On 3/15/2012 10:38 AM, Eric Riebling wrote:
I have a pipeline with it's own type system.
I also have deserialized, annotated CASes on disk with a different type system.
Suppose I want an Analysis Engine in the pipeline to read in the deserialized
CASes in order to obtain annotations and 'do things with them'
I understand some limitations in the UIMA framework prevent this, but
could it be done by making the first type system include that of the
CASes to deserialize?
Yes, I think so.
Also, it would necessitate creating new CASes within the Analysis Engine.
I could think of several approaches, and have tried some without success:
* Create a new, 'temporary' View in the AE's process() method, obtain a
JCas, obtain it's CAS, and use that to store the deserialized CASes
(seems to mangle the original CAS and break downstream AEs in the pipeline,
and seems to not be able to find any annotations in the deserialized CAS)
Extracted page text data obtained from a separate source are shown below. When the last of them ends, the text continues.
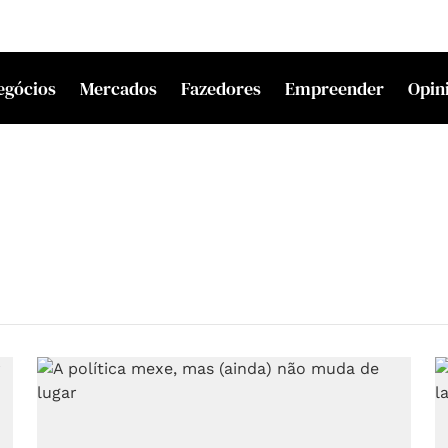
egócios
Mercados
Fazedores
Empreender
Opin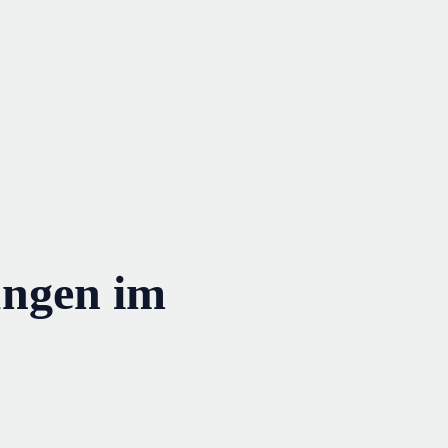
ungen im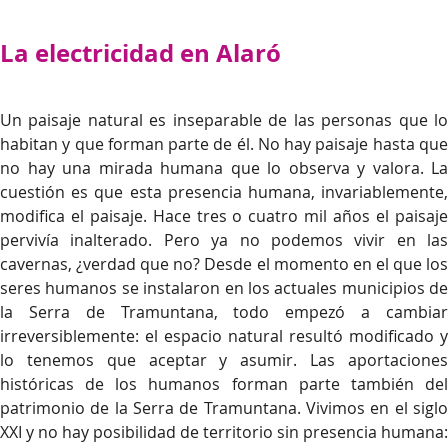
La electricidad en Alaró
Un paisaje natural es inseparable de las personas que lo
habitan y que forman parte de él. No hay paisaje hasta que
no hay una mirada humana que lo observa y valora. La
cuestión es que esta presencia humana, invariablemente,
modifica el paisaje. Hace tres o cuatro mil años el paisaje
pervivía inalterado. Pero ya no podemos vivir en las
cavernas, ¿verdad que no? Desde el momento en el que los
seres humanos se instalaron en los actuales municipios de
la Serra de Tramuntana, todo empezó a cambiar
irreversiblemente: el espacio natural resultó modificado y
lo tenemos que aceptar y asumir. Las aportaciones
históricas de los humanos forman parte también del
patrimonio de la Serra de Tramuntana. Vivimos en el siglo
XXI y no hay posibilidad de territorio sin presencia humana: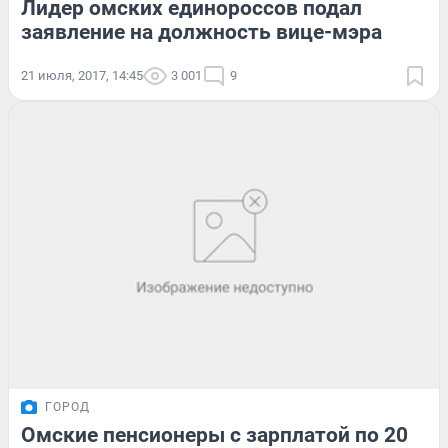
Лидер омских единороссов подал
заявление на должность вице-мэра
21 июля, 2017, 14:45
3 001
9
ГОРОД
Омские пенсионеры с зарплатой по 20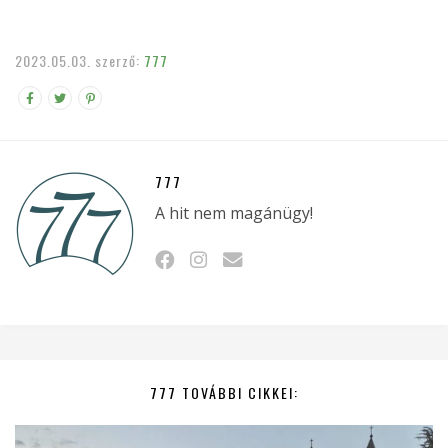
2023.05.03.
szerző:
777
777
A hit nem magánügy!
777 TOVÁBBI CIKKEI: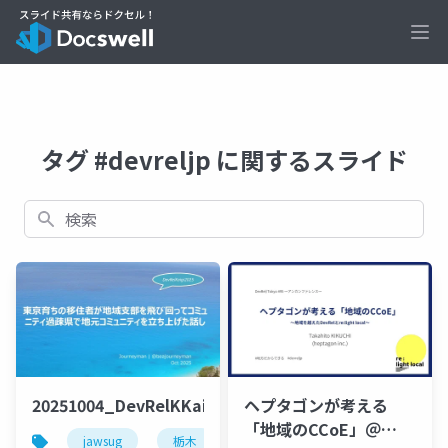
Ope
タグ #devreljp に関するスライド
検索
20251004_DevRelKKaigi2025_jawsug_tochigi_bea
ヘプタゴンが考える
「地域のCCoE」＠
jawsug
栃木
devreljp
devrelkaigi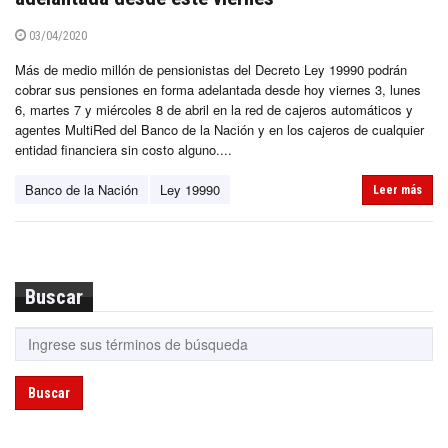
03/04/2020
Más de medio millón de pensionistas del Decreto Ley 19990 podrán
cobrar sus pensiones en forma adelantada desde hoy viernes 3, lunes
6, martes 7 y miércoles 8 de abril en la red de cajeros automáticos y
agentes MultiRed del Banco de la Nación y en los cajeros de cualquier
entidad financiera sin costo alguno....
Banco de la Nación
Ley 19990
Leer más
Buscar
Buscar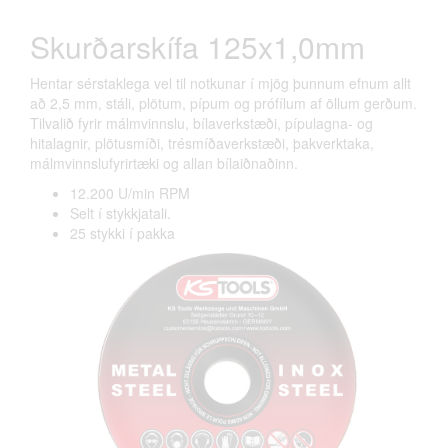
Skurðarskífa 125x1,0mm
Hentar sérstaklega vel til notkunar í mjög þunnum efnum allt
að 2,5 mm, stáli, plötum, pípum og prófílum af öllum gerðum.
Tilvalið fyrir málmvinnslu, bílaverkstæði, pípulagna- og
hitalagnir, plötusmíði, trésmíðaverkstæði, þakverktaka,
málmvinnslufyrirtæki og allan bílaiðnaðinn.
12.200 U/min RPM
Selt í stykkjatali.
25 stykki í pakka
This won't work. The deserialize method effectively "resets" the CAS before
loading it.
A view is not a new CAS; it is a new view of the same CAS.
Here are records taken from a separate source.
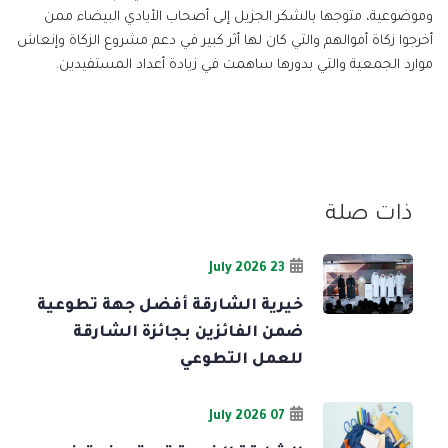
وموضوعية، متوجها بالشكر الجزيل إلى أصحاب الأيادي البيضاء ممن
أخرجوا زكاة أموالهم والتي كان لها أثر كبير في دعم مشروع الزكاة وإنعاش
موارد الجمعية والتي بدورها ساهمت في زيادة أعداد المستفيدين.
ذات صلة
23 July 2026
خيرية الشارقة أفضل جهة تطوعية
ضمن الفائزين بجائزة الشارقة
للعمل التطوعي
07 July 2026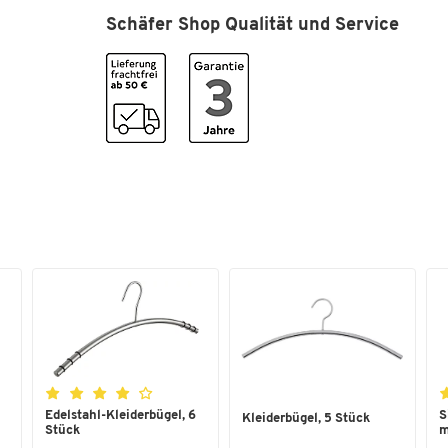
Schäfer Shop Qualität und Service
Material Haken
Stahl, pulverbeschicht
Material Standrohr
Stahl, pulverbeschicht
SCHÄFER Dekorsystem
Nein
Schirmhalter
ja
Tropfmulde
Nein
Edelstahl-Kleiderbügel, 6
S
Kleiderbügel, 5 Stück
Stück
* Use the CAS in the process() method to store the deserialized CASes
(also mangles the original CAS, breaks downstream AEs, but DOES
permit obtaining annotations from the deserialized CASes)
Right, deserializing into an existing CAS resets it in flight.
* Make the Analysis Engine be a CAS Multiplier, and deserialize into
a CAS created with createEmtpyCas()
(I haven't tried this yet)
Yes, this is the way to get a separate CAS instance to deserialize into. It's
how Collection Readers do it.
-Marshall
It's kind of a use case for a hybrid Component that behaves in some ways like
an AE (has a process() method), in some ways like XMI Collection Reader, and
in some ways like a CAS Multiplier.
But it's a useful use case! It is also a very bizarre one becuase you could
almost think of it as a pipeline within a pipeline, which processes a set
of deserialized annotated XMI documents, within a pipeline that processes ...
in our case, a Question Answering system with question keyterms,
ranked lists of documents and answer candidates.